The above shows that we should not consider the tools vs agents distinction as providing us with categories into which particular use-cases of AI systems cleanly fall into. Instead, the distinction highlights different aspects of AI use that allow us to ensure risks are addressed both at the level of AI safety (e.g. preventing undesired behaviours through extensive verification and validation) as well as at the level of AI use (e.g. preventing misuse and fraudulent use of AI systems). The distinction between tools and agents ties in with existing discussions on AI and sociotechnical systems (see e.g. (Sartori and Theodorou, 2022) and references therein).

6 Conclusion and Outlook

The above article highlights the complexity of autonomy and emphasises the need for a more nuanced discussion on autonomy, if we are to address risks from AI. The distinction between authenticity and agency dimensions brings some clarity as to why there exists so much discrepancy between principles and guidelines. Each dimension leads us to consider different sets of concerns. In the case of authenticity, potential risks relate to the formation of beliefs and desires, including manipulation and adaptive preference formation. Agency, on the other hand, is threatened through the impediment of fundamental freedoms and opportunities. AI can affect both authenticity and agency. While this article predominantly focussed on potential risks from AI, there are of course many cases where AI is used to promote autonomy. Improving decision-making, enabling access to healthcare, increasing mobility, and many more applications directly or indirectly help people to live autonomous lives.

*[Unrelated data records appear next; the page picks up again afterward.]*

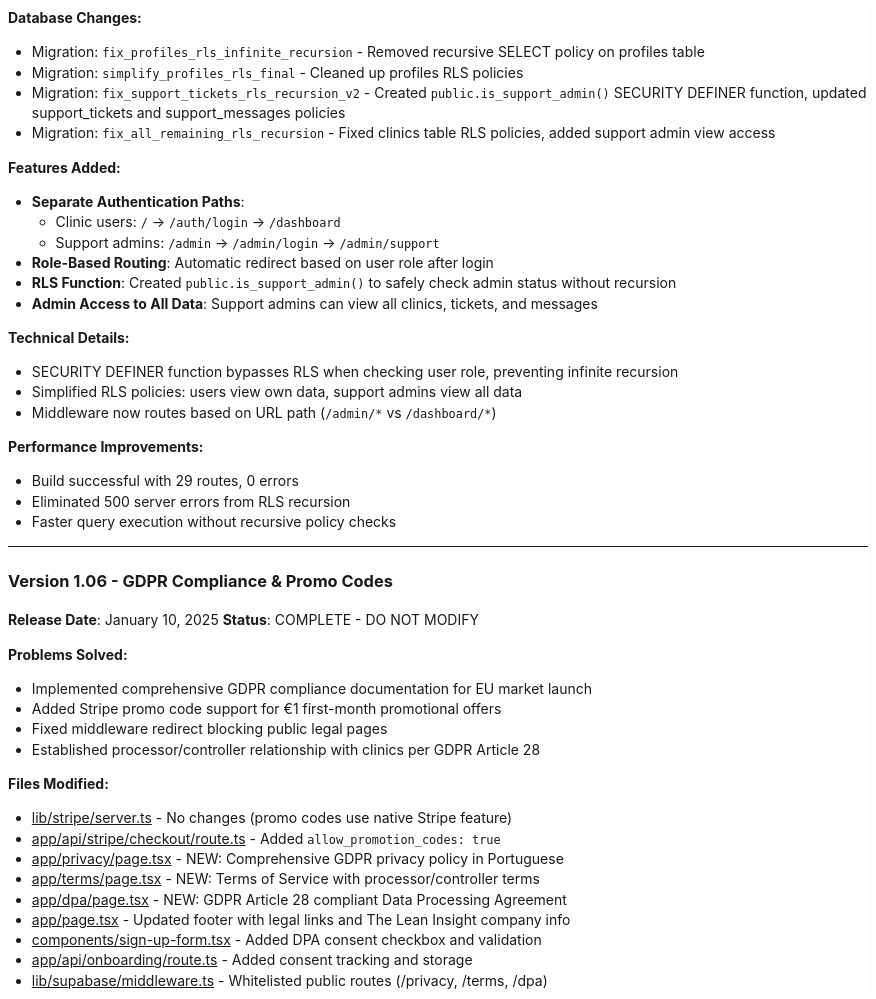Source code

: **Database Changes:**
- Migration: `fix_profiles_rls_infinite_recursion` - Removed recursive SELECT policy on profiles table
- Migration: `simplify_profiles_rls_final` - Cleaned up profiles RLS policies
- Migration: `fix_support_tickets_rls_recursion_v2` - Created `public.is_support_admin()` SECURITY DEFINER function, updated support_tickets and support_messages policies
- Migration: `fix_all_remaining_rls_recursion` - Fixed clinics table RLS policies, added support admin view access

**Features Added:**
- **Separate Authentication Paths**:
  - Clinic users: `/` → `/auth/login` → `/dashboard`
  - Support admins: `/admin` → `/admin/login` → `/admin/support`
- **Role-Based Routing**: Automatic redirect based on user role after login
- **RLS Function**: Created `public.is_support_admin()` to safely check admin status without recursion
- **Admin Access to All Data**: Support admins can view all clinics, tickets, and messages

**Technical Details:**
- SECURITY DEFINER function bypasses RLS when checking user role, preventing infinite recursion
- Simplified RLS policies: users view own data, support admins view all data
- Middleware now routes based on URL path (`/admin/*` vs `/dashboard/*`)

**Performance Improvements:**
- Build successful with 29 routes, 0 errors
- Eliminated 500 server errors from RLS recursion
- Faster query execution without recursive policy checks

---

### Version 1.06 - GDPR Compliance & Promo Codes
**Release Date**: January 10, 2025
**Status**: COMPLETE - DO NOT MODIFY

**Problems Solved:**
- Implemented comprehensive GDPR compliance documentation for EU market launch
- Added Stripe promo code support for €1 first-month promotional offers
- Fixed middleware redirect blocking public legal pages
- Established processor/controller relationship with clinics per GDPR Article 28

**Files Modified:**
- [lib/stripe/server.ts](lib/stripe/server.ts) - No changes (promo codes use native Stripe feature)
- [app/api/stripe/checkout/route.ts](app/api/stripe/checkout/route.ts:72) - Added `allow_promotion_codes: true`
- [app/privacy/page.tsx](app/privacy/page.tsx) - NEW: Comprehensive GDPR privacy policy in Portuguese
- [app/terms/page.tsx](app/terms/page.tsx) - NEW: Terms of Service with processor/controller terms
- [app/dpa/page.tsx](app/dpa/page.tsx) - NEW: GDPR Article 28 compliant Data Processing Agreement
- [app/page.tsx](app/page.tsx:424-453) - Updated footer with legal links and The Lean Insight company info
- [components/sign-up-form.tsx](components/sign-up-form.tsx:30,55-59,84,233-252) - Added DPA consent checkbox and validation
- [app/api/onboarding/route.ts](app/api/onboarding/route.ts:6,16-21,52-54) - Added consent tracking and storage
- [lib/supabase/middleware.ts](lib/supabase/middleware.ts:50-67) - Whitelisted public routes (/privacy, /terms, /dpa)
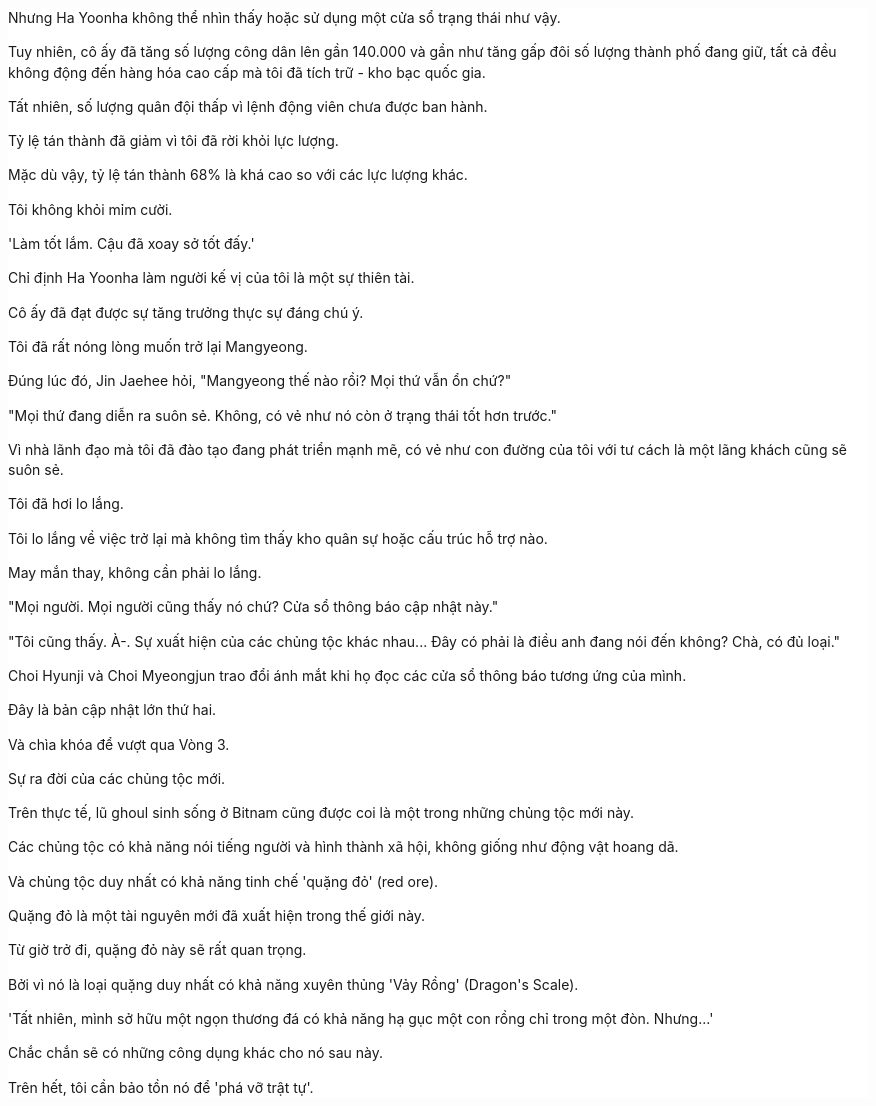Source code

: Nhưng Ha Yoonha không thể nhìn thấy hoặc sử dụng một cửa sổ trạng thái như vậy.

Tuy nhiên, cô ấy đã tăng số lượng công dân lên gần 140.000 và gần như tăng gấp đôi số lượng thành phố đang giữ, tất cả đều không động đến hàng hóa cao cấp mà tôi đã tích trữ - kho bạc quốc gia.

Tất nhiên, số lượng quân đội thấp vì lệnh động viên chưa được ban hành.

Tỷ lệ tán thành đã giảm vì tôi đã rời khỏi lực lượng.

Mặc dù vậy, tỷ lệ tán thành 68% là khá cao so với các lực lượng khác.

Tôi không khỏi mỉm cười.

'Làm tốt lắm. Cậu đã xoay sở tốt đấy.'

Chỉ định Ha Yoonha làm người kế vị của tôi là một sự thiên tài.

Cô ấy đã đạt được sự tăng trưởng thực sự đáng chú ý.

Tôi đã rất nóng lòng muốn trở lại Mangyeong.

Đúng lúc đó, Jin Jaehee hỏi, "Mangyeong thế nào rồi? Mọi thứ vẫn ổn chứ?"

"Mọi thứ đang diễn ra suôn sẻ. Không, có vẻ như nó còn ở trạng thái tốt hơn trước."

Vì nhà lãnh đạo mà tôi đã đào tạo đang phát triển mạnh mẽ, có vẻ như con đường của tôi với tư cách là một lãng khách cũng sẽ suôn sẻ.

Tôi đã hơi lo lắng.

Tôi lo lắng về việc trở lại mà không tìm thấy kho quân sự hoặc cấu trúc hỗ trợ nào.

May mắn thay, không cần phải lo lắng.

"Mọi người. Mọi người cũng thấy nó chứ? Cửa sổ thông báo cập nhật này."

"Tôi cũng thấy. À-. Sự xuất hiện của các chủng tộc khác nhau... Đây có phải là điều anh đang nói đến không? Chà, có đủ loại."

Choi Hyunji và Choi Myeongjun trao đổi ánh mắt khi họ đọc các cửa sổ thông báo tương ứng của mình.

Đây là bản cập nhật lớn thứ hai.

Và chìa khóa để vượt qua Vòng 3.

Sự ra đời của các chủng tộc mới.

Trên thực tế, lũ ghoul sinh sống ở Bitnam cũng được coi là một trong những chủng tộc mới này.

Các chủng tộc có khả năng nói tiếng người và hình thành xã hội, không giống như động vật hoang dã.

Và chủng tộc duy nhất có khả năng tinh chế 'quặng đỏ' (red ore).

Quặng đỏ là một tài nguyên mới đã xuất hiện trong thế giới này.

Từ giờ trở đi, quặng đỏ này sẽ rất quan trọng.

Bởi vì nó là loại quặng duy nhất có khả năng xuyên thủng 'Vảy Rồng' (Dragon's Scale).

'Tất nhiên, mình sở hữu một ngọn thương đá có khả năng hạ gục một con rồng chỉ trong một đòn. Nhưng...'

Chắc chắn sẽ có những công dụng khác cho nó sau này.

Trên hết, tôi cần bảo tồn nó để 'phá vỡ trật tự'.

How do we keep the positive and avoid the negative? The first step—one to which this paper hopefully contributes—is to be clear about what we are trying to protect in the first place. This involves taking into account both different dimensions of autonomy as well as different aspects of AI deployment and their effects on said dimensions. The next step will be to find adequate measures that allow us to operationalise principles of autonomy. Here, I believe, we can take as an example the development of fairness in machine learning. Despite the complexity of fairness as a concept, the extensive discourse on the topic has surfaced a wealth of different measures that can be used to assess algorithmic fairness. While none of the suggested ways to operationalise fairness is without problems (Chouldechova, 2017; Fazelpour and Danks, 2021; Kleinberg, 2018; Westen, 1982), they nevertheless provide a range of options that can be adapted to suit different contexts. Despite these encouraging developments, the operationalisation of autonomy will face some additional challenges due to the intertwinement of certain aspects of autonomy with subjective experience. Considering the above discussed procedural account of autonomy shows that the subject is central when it comes to determining whether her autonomy was undermined. Operationalising principles of autonomy that relate to authenticity, then, will require taking into account the experience of those affected by AI technologies. This is hardly a new request: many voices have called for more citizen participation in the development of AI. In light of the need to protect human autonomy, this call gains further strength. Finally, we might also look towards psychology for help: autonomy plays a central role in self-determination theory (SDT) (Ryan and Deci, 2017), which deals with human motivation and growth. Here, empirical measures for (a particular conception of) autonomy have already been developed and we may take example from how they were designed.

This article demonstrated how philosophy can contribute to the policy debate on AI and human autonomy. It is intended as a starting point, rather than an end point, for further discussion and research into this highly complex topic.